* _Required work_
Starting at the top of the entries below, set down every line exactly, please, until you reach the line with "However, these accounts, primarily", which is included too.

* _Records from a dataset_
━━━━━━━━━━━━━━━━
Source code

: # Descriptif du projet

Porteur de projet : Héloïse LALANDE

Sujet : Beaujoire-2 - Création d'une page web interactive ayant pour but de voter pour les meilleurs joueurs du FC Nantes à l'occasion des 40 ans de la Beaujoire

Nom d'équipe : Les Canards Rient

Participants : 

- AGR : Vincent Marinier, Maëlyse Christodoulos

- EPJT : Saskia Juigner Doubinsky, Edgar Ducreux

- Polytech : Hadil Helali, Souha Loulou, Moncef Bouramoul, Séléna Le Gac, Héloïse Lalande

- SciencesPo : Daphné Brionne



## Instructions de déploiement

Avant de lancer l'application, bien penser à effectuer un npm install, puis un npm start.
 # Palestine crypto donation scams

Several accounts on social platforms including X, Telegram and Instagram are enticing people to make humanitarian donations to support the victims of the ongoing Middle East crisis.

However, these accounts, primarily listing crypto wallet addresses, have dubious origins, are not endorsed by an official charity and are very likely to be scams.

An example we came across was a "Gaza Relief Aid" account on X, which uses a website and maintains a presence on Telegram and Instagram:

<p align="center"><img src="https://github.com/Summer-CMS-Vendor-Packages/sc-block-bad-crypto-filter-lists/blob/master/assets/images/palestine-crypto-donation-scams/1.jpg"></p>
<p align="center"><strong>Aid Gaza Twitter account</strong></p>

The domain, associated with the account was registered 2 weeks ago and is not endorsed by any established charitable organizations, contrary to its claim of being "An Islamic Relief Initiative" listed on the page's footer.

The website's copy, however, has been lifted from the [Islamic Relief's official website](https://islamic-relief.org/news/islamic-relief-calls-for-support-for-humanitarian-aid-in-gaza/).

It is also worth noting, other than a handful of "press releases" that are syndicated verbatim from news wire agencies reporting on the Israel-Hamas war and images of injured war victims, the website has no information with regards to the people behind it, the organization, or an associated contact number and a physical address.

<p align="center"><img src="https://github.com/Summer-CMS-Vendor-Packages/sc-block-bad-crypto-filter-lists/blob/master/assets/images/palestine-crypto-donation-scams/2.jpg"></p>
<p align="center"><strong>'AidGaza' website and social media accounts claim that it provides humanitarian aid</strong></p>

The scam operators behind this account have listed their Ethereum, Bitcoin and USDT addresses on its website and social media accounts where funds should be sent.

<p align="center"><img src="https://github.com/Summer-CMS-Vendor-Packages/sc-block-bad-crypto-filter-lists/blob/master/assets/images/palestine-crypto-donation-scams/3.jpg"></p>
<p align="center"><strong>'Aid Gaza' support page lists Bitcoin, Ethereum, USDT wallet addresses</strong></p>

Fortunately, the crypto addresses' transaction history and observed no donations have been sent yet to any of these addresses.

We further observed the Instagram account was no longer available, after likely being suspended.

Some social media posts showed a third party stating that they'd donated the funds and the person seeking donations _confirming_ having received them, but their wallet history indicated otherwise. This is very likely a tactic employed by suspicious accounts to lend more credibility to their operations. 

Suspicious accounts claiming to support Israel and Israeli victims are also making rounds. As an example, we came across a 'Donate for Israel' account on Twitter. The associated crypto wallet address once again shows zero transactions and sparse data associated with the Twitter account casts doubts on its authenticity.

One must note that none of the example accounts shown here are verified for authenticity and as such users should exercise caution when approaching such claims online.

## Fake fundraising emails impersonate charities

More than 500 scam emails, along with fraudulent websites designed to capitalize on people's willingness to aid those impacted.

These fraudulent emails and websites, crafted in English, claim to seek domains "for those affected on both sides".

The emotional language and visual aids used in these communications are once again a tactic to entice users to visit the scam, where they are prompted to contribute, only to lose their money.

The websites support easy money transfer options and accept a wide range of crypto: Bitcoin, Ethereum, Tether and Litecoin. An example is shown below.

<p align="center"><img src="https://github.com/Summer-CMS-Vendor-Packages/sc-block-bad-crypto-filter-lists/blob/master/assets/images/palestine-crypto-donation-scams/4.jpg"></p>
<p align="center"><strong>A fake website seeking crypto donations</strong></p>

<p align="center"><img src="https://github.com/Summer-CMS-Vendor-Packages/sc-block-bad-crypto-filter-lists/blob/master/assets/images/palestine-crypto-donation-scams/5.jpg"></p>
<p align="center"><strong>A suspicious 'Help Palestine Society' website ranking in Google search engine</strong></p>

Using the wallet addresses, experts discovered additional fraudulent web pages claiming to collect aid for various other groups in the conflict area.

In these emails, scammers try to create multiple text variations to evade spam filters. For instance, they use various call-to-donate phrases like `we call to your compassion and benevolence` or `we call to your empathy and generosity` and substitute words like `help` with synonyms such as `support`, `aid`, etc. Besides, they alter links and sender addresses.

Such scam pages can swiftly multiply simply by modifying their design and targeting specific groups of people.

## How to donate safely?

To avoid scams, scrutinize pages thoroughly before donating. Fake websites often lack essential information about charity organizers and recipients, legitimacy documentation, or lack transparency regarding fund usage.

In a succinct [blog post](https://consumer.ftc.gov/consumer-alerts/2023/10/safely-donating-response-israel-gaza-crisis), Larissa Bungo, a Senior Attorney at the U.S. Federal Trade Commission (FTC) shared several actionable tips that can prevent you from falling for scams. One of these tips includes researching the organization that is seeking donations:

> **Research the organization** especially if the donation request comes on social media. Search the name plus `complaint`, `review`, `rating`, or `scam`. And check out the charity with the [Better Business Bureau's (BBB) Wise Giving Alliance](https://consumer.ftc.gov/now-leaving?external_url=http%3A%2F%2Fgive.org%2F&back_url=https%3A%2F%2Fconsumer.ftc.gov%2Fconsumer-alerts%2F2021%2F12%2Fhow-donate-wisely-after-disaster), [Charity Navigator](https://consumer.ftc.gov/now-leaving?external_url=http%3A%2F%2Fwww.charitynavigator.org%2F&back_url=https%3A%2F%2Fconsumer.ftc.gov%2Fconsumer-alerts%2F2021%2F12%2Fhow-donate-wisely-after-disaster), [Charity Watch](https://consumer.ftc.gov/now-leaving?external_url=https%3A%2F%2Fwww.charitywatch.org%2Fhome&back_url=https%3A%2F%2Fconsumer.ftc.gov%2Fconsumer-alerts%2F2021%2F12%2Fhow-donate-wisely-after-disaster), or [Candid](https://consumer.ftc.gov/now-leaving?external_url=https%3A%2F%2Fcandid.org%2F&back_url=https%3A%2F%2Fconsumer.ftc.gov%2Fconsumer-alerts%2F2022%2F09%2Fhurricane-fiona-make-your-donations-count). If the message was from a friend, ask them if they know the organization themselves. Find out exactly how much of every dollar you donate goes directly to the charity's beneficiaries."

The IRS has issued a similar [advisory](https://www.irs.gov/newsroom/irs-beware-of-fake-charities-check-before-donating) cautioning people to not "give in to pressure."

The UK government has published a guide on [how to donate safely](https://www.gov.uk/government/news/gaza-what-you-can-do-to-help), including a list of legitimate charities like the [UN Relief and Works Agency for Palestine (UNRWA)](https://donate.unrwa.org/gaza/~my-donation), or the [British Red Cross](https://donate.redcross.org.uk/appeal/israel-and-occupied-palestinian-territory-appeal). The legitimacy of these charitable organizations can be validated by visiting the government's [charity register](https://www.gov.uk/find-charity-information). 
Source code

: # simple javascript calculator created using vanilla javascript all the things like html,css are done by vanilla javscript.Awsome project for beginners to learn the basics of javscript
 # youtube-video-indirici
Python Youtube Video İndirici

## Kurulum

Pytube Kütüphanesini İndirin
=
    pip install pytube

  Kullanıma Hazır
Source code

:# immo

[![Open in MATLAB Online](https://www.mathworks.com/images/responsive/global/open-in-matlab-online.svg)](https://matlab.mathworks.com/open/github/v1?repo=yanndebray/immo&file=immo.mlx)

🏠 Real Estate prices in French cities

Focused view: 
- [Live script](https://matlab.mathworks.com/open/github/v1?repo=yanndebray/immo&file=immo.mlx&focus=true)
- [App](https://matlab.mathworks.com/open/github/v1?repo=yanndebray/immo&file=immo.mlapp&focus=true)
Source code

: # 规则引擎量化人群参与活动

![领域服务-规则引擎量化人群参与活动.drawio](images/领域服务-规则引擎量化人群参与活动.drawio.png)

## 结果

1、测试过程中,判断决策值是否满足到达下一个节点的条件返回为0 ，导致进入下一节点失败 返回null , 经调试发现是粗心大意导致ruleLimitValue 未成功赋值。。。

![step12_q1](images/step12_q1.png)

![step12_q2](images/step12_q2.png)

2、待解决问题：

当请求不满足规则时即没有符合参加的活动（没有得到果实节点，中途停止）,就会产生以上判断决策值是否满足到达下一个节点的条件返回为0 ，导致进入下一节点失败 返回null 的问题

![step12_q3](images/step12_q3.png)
━━━━━━━━━━━━━━━━
* _Output of the task_
Source code

: # Descriptif du projet

Porteur de projet : Héloïse LALANDE

Sujet : Beaujoire-2 - Création d'une page web interactive ayant pour but de voter pour les meilleurs joueurs du FC Nantes à l'occasion des 40 ans de la Beaujoire

Nom d'équipe : Les Canards Rient

Participants : 

- AGR : Vincent Marinier, Maëlyse Christodoulos

- EPJT : Saskia Juigner Doubinsky, Edgar Ducreux

- Polytech : Hadil Helali, Souha Loulou, Moncef Bouramoul, Séléna Le Gac, Héloïse Lalande

- SciencesPo : Daphné Brionne



## Instructions de déploiement

Avant de lancer l'application, bien penser à effectuer un npm install, puis un npm start.
 # Palestine crypto donation scams

Several accounts on social platforms including X, Telegram and Instagram are enticing people to make humanitarian donations to support the victims of the ongoing Middle East crisis.

However, these accounts, primarily listing crypto wallet addresses, have dubious origins, are not endorsed by an official charity and are very likely to be scams.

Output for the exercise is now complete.